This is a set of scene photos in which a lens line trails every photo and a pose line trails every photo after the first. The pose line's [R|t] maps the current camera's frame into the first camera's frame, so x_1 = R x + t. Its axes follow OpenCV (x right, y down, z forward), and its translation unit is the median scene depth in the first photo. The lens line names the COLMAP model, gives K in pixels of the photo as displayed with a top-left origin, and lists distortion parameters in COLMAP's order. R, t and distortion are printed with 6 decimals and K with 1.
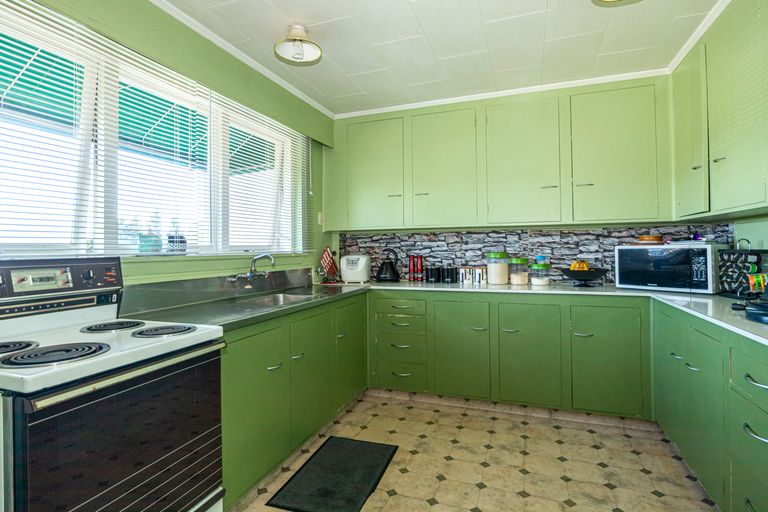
lens RADIAL K [[386.5, 0, 384.5], [0, 386.5, 247.6], [0, 0, 1]] dist [-0.017453, 0.001638]
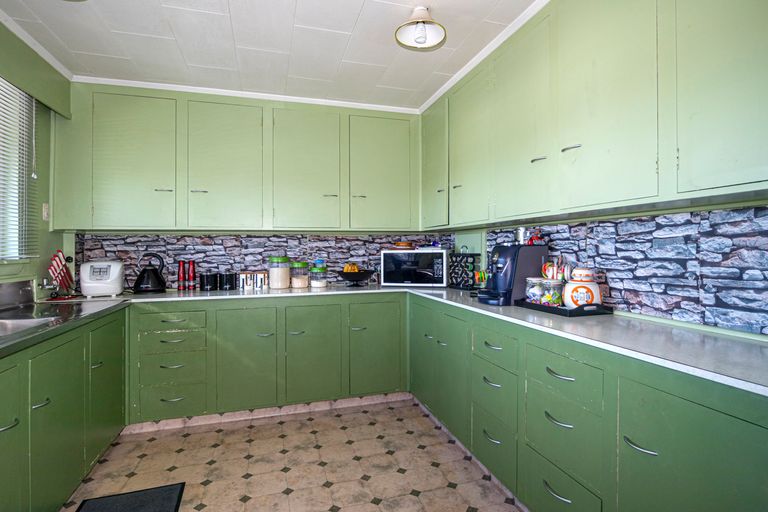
lens RADIAL K [[386.5, 0, 384.4], [0, 386.5, 255.9], [0, 0, 1]] dist [-0.017453, 0.001638]
pose [[0.798316, -0.005511, 0.602213, -0.102554], [-0.000482, 0.999952, 0.009790, 0.000400], [-0.602238, -0.008105, 0.798275, 0.043238]]
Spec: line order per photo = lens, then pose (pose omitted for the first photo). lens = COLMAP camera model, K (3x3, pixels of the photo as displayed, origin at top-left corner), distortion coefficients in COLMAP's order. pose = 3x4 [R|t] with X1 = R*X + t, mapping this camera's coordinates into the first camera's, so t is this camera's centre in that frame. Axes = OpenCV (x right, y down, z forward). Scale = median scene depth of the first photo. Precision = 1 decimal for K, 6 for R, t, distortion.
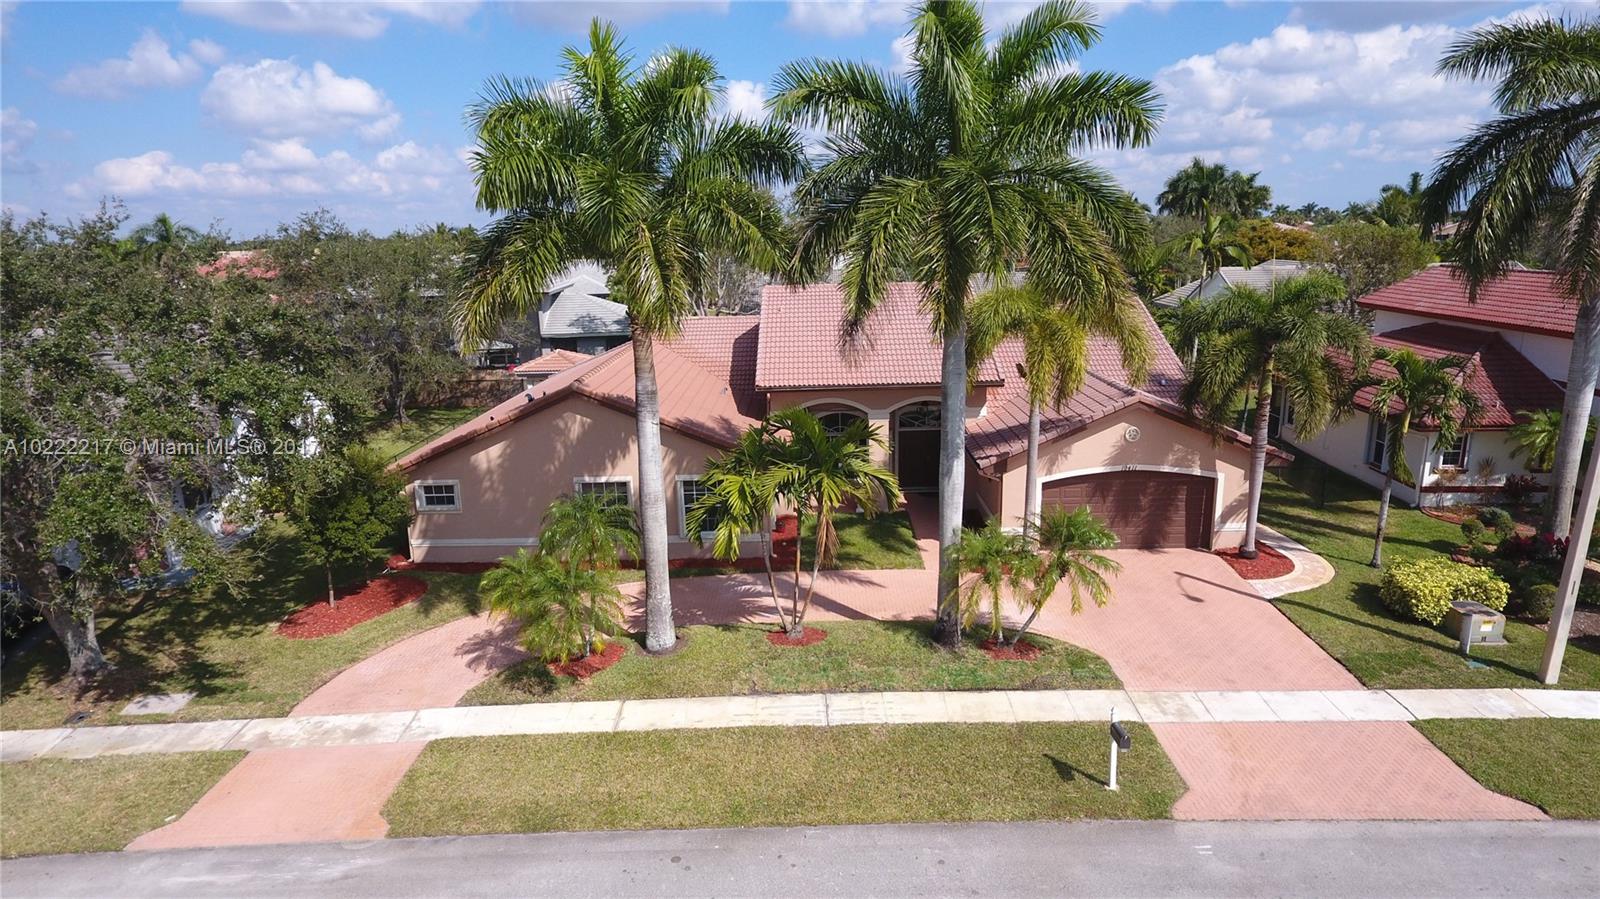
lens RADIAL K [[933.0, 0, 802.2], [0, 933.0, 459.0], [0, 0, 1]] dist [-0.002504, -0.000037]
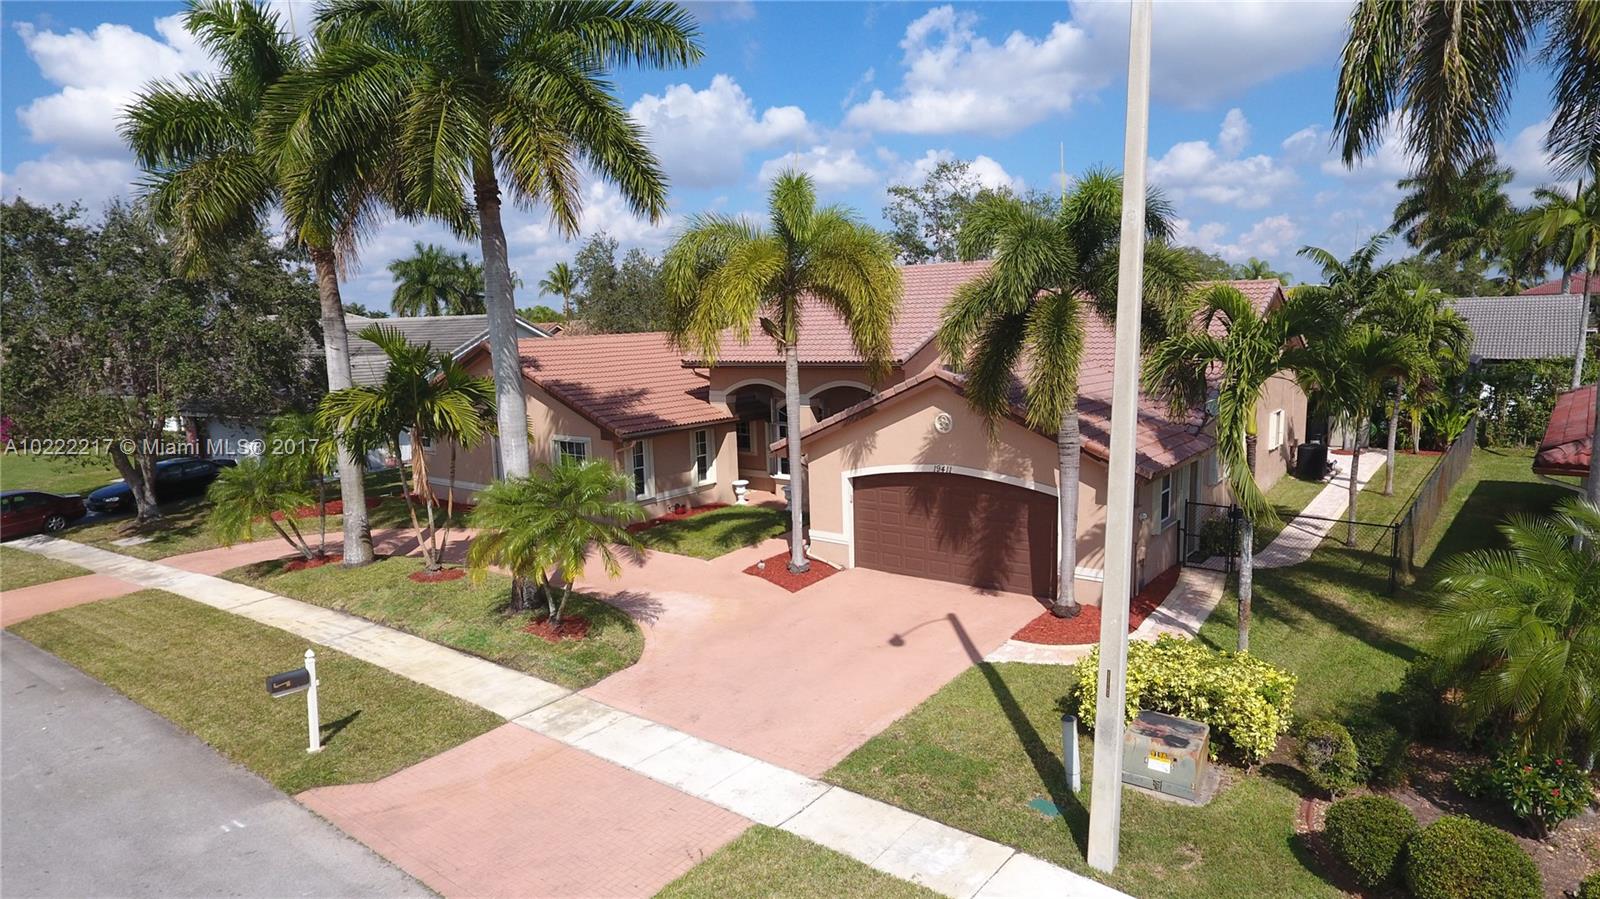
lens RADIAL K [[933.0, 0, 802.2], [0, 933.0, 459.0], [0, 0, 1]] dist [-0.002504, -0.000037]
pose [[0.806459, 0.091062, -0.584236, 0.705857], [-0.128913, 0.991379, -0.023425, 0.034115], [0.577066, 0.094206, 0.811246, 0.336861]]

⁂

DESCRIPTION OF THE TASK: Please copy out every line above word for word, leaving out the pictures.

RESPONSE AREA:
This is a set of scene photos in which a lens line trails every photo and a pose line trails every photo after the first. The pose line's [R|t] maps the current camera's frame into the first camera's frame, so x_1 = R x + t. Its axes follow OpenCV (x right, y down, z forward), and its translation unit is the median scene depth in the first photo. The lens line names the COLMAP model, gives K in pixels of the photo as displayed with a top-left origin, and lists distortion parameters in COLMAP's order. R, t and distortion are printed with 6 decimals and K with 1.
lens RADIAL K [[386.5, 0, 384.5], [0, 386.5, 247.6], [0, 0, 1]] dist [-0.017453, 0.001638]
lens RADIAL K [[386.5, 0, 384.4], [0, 386.5, 255.9], [0, 0, 1]] dist [-0.017453, 0.001638]
pose [[0.798316, -0.005511, 0.602213, -0.102554], [-0.000482, 0.999952, 0.009790, 0.000400], [-0.602238, -0.008105, 0.798275, 0.043238]]
Spec: line order per photo = lens, then pose (pose omitted for the first photo). lens = COLMAP camera model, K (3x3, pixels of the photo as displayed, origin at top-left corner), distortion coefficients in COLMAP's order. pose = 3x4 [R|t] with X1 = R*X + t, mapping this camera's coordinates into the first camera's, so t is this camera's centre in that frame. Axes = OpenCV (x right, y down, z forward). Scale = median scene depth of the first photo. Precision = 1 decimal for K, 6 for R, t, distortion.
lens RADIAL K [[933.0, 0, 802.2], [0, 933.0, 459.0], [0, 0, 1]] dist [-0.002504, -0.000037]
lens RADIAL K [[933.0, 0, 802.2], [0, 933.0, 459.0], [0, 0, 1]] dist [-0.002504, -0.000037]
pose [[0.806459, 0.091062, -0.584236, 0.705857], [-0.128913, 0.991379, -0.023425, 0.034115], [0.577066, 0.094206, 0.811246, 0.336861]]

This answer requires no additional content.